Why the Greater South-East was the big Housing Infrastructure Fund winner

Last week five of the UK's elected combined authority mayors joined forces to write to the Prime Minister to complain about the proportion of the government's recent £866m Housing Infrastructure Fund (HIF) allocation that was spent in London and the South East.

Left to right: Steve Rotheram, Andy Street, mayor of Cambridgeshire and Peterborough James Palmer (not a signatory to the letter), Tim Bowles, and Andy Burnham
Left to right: Steve Rotheram, Andy Street, mayor of Cambridgeshire and Peterborough James Palmer (not a signatory to the letter), Tim Bowles, and Andy Burnham

In the letter, the metro mayors of Liverpool, Manchester, the Tees Valley, the West Midlands and the West of England said they stood ready to "deliver ambitious plans to build more homes" but were losing out due to how the formula used to calculate fund distribution worked. Andy Burnham, mayor of Greater Manchester, added that investment in transport and housing had "for too long… been skewed towards London and the South East."

On one level, certainly, the metro mayors have a case.

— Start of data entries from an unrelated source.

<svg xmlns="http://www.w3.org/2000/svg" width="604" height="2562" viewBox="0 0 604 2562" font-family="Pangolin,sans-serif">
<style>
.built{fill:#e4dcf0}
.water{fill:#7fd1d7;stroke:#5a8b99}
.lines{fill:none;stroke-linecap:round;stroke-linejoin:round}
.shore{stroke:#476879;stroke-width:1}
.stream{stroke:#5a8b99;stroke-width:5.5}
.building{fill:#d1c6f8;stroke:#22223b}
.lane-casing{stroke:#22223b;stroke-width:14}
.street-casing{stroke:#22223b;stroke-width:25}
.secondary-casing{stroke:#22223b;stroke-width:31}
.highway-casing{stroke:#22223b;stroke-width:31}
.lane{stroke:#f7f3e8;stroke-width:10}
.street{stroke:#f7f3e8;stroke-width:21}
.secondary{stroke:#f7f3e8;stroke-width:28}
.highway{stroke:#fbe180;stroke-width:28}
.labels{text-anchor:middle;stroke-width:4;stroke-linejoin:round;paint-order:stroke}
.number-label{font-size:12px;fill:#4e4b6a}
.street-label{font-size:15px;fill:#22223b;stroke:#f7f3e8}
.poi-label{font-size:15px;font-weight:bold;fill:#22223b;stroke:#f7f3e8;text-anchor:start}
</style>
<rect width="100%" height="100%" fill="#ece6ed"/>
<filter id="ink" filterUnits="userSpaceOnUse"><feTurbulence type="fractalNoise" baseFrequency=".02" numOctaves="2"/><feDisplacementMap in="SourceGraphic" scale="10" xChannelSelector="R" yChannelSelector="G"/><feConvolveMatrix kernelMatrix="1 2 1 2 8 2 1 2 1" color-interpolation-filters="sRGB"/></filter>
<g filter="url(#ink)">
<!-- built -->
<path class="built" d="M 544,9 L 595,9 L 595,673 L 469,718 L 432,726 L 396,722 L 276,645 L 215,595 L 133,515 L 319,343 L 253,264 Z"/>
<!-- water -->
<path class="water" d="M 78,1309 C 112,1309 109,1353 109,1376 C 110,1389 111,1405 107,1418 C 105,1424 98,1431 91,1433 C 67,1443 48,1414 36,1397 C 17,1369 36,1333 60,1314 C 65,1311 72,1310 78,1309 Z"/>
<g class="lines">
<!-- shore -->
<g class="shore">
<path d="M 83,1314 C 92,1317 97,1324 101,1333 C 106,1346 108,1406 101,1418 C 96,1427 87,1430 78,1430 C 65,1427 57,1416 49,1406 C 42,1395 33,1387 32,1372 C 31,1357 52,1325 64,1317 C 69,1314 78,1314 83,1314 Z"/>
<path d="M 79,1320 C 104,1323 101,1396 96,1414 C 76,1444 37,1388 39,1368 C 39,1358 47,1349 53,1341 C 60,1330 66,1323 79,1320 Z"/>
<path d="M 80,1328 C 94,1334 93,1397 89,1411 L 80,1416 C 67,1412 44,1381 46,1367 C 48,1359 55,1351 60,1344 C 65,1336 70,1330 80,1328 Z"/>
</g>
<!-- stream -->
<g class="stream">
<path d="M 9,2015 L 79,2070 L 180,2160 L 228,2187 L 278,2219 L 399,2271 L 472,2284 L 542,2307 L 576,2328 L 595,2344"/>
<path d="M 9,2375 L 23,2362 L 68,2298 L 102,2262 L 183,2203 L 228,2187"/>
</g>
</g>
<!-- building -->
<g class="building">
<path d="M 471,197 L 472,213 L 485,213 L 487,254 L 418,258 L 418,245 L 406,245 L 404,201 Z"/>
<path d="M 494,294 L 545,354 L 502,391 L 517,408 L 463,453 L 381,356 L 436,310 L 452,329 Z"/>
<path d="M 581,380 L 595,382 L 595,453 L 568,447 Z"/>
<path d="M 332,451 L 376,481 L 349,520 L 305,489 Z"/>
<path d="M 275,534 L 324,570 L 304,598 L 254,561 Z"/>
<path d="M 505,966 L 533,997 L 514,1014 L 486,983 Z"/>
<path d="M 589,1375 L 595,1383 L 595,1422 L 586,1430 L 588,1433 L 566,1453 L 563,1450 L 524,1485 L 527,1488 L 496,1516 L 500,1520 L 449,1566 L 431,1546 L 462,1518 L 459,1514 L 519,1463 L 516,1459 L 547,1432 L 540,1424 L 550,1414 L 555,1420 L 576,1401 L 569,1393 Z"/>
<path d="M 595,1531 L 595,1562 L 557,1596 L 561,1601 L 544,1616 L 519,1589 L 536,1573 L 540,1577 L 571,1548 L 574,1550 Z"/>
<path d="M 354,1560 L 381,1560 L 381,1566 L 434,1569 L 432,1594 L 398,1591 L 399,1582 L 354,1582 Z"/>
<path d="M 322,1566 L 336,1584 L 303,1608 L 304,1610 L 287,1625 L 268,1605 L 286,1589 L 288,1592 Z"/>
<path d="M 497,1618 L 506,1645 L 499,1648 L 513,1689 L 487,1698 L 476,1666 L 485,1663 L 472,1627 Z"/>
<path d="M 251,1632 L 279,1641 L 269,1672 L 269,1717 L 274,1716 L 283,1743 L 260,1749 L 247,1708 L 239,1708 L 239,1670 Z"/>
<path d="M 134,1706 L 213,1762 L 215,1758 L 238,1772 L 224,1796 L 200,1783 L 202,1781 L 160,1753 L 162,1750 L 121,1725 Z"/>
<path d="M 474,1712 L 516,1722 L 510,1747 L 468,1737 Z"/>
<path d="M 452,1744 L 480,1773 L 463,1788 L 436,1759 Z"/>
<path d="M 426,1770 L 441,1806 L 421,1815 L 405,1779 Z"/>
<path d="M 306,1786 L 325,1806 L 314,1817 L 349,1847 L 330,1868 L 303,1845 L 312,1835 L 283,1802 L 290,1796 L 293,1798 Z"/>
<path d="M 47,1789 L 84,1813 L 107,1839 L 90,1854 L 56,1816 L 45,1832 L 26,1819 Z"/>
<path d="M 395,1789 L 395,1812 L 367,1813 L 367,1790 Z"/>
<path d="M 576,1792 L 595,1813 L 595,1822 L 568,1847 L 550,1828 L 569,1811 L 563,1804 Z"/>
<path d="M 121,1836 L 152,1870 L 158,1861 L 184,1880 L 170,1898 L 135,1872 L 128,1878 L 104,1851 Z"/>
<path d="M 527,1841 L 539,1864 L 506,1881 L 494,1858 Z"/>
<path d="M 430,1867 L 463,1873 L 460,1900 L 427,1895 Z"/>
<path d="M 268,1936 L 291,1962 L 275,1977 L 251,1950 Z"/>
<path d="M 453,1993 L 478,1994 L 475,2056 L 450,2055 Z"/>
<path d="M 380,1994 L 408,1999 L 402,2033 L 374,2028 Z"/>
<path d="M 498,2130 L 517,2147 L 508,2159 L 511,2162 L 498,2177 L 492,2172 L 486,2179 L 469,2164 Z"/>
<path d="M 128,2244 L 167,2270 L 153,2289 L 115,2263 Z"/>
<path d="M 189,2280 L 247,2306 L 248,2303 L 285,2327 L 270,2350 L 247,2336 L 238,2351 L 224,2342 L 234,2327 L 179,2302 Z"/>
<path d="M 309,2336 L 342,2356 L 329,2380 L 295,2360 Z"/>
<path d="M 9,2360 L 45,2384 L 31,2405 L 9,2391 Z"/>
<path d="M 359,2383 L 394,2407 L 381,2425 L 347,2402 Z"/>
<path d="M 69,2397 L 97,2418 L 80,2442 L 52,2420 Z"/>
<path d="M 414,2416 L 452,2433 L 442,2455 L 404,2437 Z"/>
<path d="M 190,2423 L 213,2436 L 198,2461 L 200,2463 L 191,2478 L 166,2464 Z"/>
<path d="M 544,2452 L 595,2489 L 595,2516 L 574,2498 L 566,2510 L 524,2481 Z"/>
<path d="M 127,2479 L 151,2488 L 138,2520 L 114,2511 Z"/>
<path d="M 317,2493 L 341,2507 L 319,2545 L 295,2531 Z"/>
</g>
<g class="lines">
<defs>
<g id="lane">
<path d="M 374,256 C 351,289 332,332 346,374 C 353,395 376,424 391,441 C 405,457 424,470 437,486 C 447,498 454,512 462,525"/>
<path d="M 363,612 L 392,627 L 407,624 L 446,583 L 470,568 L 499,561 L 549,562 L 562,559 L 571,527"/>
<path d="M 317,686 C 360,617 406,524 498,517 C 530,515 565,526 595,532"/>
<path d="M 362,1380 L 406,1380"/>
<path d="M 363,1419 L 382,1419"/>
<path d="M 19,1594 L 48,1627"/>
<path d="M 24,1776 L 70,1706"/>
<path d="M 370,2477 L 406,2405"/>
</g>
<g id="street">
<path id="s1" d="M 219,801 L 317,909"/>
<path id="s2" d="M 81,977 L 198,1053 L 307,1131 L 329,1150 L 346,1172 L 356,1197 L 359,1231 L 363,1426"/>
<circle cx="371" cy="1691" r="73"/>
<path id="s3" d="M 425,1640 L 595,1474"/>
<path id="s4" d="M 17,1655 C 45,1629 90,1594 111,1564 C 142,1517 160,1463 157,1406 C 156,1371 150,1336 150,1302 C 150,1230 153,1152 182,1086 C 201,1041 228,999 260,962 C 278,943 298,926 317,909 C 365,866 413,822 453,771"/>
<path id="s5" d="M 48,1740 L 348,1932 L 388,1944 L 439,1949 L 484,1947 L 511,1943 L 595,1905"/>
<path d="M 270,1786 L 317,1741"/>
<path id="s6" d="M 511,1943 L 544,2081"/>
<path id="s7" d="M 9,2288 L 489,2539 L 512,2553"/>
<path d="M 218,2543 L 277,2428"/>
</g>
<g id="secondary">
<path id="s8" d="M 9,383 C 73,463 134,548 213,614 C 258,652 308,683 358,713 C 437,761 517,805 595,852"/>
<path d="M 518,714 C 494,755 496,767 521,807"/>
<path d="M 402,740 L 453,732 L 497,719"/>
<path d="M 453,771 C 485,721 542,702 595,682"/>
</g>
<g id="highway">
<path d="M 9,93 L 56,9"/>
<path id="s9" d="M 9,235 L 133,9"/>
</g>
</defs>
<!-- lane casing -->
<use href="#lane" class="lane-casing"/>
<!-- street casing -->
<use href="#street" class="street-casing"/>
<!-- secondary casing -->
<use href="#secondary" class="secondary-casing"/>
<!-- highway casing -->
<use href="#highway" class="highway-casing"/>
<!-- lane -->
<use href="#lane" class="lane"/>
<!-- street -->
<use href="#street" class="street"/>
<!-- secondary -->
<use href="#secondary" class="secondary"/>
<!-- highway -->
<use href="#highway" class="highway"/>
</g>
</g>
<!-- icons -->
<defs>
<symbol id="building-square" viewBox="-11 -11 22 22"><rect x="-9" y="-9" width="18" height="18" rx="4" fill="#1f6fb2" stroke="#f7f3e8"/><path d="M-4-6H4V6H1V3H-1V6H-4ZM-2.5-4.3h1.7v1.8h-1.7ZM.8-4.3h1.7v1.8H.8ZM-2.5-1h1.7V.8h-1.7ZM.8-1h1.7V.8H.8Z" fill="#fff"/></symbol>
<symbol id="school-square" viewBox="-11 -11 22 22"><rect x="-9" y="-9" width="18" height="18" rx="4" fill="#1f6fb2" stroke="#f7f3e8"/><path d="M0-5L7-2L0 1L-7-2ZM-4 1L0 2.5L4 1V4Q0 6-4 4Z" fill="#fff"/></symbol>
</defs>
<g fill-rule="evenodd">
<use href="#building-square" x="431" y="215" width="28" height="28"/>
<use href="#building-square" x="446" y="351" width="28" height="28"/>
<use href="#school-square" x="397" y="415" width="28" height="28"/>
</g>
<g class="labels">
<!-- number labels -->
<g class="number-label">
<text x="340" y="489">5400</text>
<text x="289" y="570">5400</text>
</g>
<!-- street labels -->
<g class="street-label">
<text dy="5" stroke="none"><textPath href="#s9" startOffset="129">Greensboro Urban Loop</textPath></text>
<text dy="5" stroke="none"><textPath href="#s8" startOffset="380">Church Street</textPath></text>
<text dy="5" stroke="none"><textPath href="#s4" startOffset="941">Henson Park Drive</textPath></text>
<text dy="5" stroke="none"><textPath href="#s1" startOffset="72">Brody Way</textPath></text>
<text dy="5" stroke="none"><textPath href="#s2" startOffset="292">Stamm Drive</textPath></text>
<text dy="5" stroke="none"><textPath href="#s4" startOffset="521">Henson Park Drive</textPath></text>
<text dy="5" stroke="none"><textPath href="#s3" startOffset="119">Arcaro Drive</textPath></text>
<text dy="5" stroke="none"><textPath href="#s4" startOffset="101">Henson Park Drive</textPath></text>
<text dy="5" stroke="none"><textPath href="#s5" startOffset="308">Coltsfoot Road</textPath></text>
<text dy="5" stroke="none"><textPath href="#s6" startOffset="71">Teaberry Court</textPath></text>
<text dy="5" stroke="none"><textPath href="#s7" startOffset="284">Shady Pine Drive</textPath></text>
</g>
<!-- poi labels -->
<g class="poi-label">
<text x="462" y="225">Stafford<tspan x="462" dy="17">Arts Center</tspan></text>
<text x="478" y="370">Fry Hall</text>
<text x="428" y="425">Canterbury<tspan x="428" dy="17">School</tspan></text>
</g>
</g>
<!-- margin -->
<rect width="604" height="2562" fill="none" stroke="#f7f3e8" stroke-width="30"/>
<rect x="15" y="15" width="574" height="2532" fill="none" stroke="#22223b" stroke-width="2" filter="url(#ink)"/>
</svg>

Of the £866m allocation for the HIF’s Marginal Viability Fund, local authorities in the three south-eastern regions (as was) of London, the East and the South East got £434m, just over half of the money, despite making up a third of the regions. And some combined authorities do appear to have seriously missed out, with the West Midlands and Liverpool, for example, both seeing only one scheme funded. In total the combined authorities who signed the letter together got just £124m in funding, only just more than the £111m London received on its own.

The mayors’ intervention also follows recent revelations that up to three quarters of funds so far allocated under government agency Homes England’s £2bn infrastructure loans fund have gone to projects in London and the South East.

The government chooses which schemes to back through a selection process which includes a formula designed to calculate the benefit to cost ratio (BCR) of the funding. This formula takes account of land value uplift caused by any intervention, and the upshot is that areas with higher land values give a much better BCR. An analysis by James Tindale, economics consultant at consultancy Lichfields, shows a public investment of £20m to produce 2,000 homes in London will produce a BCR that is three times that of a similar investment in Yorkshire or the West Midlands – despite the housing output being the same. He said this issue "illustrates the need to take account of a range of wider economic impacts when appraising the case for a public sector intervention."

There is some evidence the government is already starting to adjust this methodology: a "rebalancing toolkit" was last year announced to prioritise infrastructure investment in less productive parts of the UK.
Nevertheless, not everyone agrees there’s a problem. For a start, the 50 per cent share for London and the South East looks less skewed when you consider that 43 per cent of the English population live in that area.

Furthermore, the Marginal Viability Fund is only part of the HIF story – with far more money available in the Forward Fund, which hasn’t been allocated yet, and which is designed to help much larger projects. In addition, some argue that higher funding levels in the south simply reflect the higher housing need and relatively greater housebuilding challenges. Paul Swinney, head of policy and research at think tank Centre for Cities, said: "Funding should be determined by what are places’ key challenges. Housing is probably the number one economic challenge in the south east, but if you look further north housing isn’t as big an issue.

"If you argue that everywhere’s just got to get the same, it becomes an exercise in jam-spreading, and you don’t really focus on the problems we face."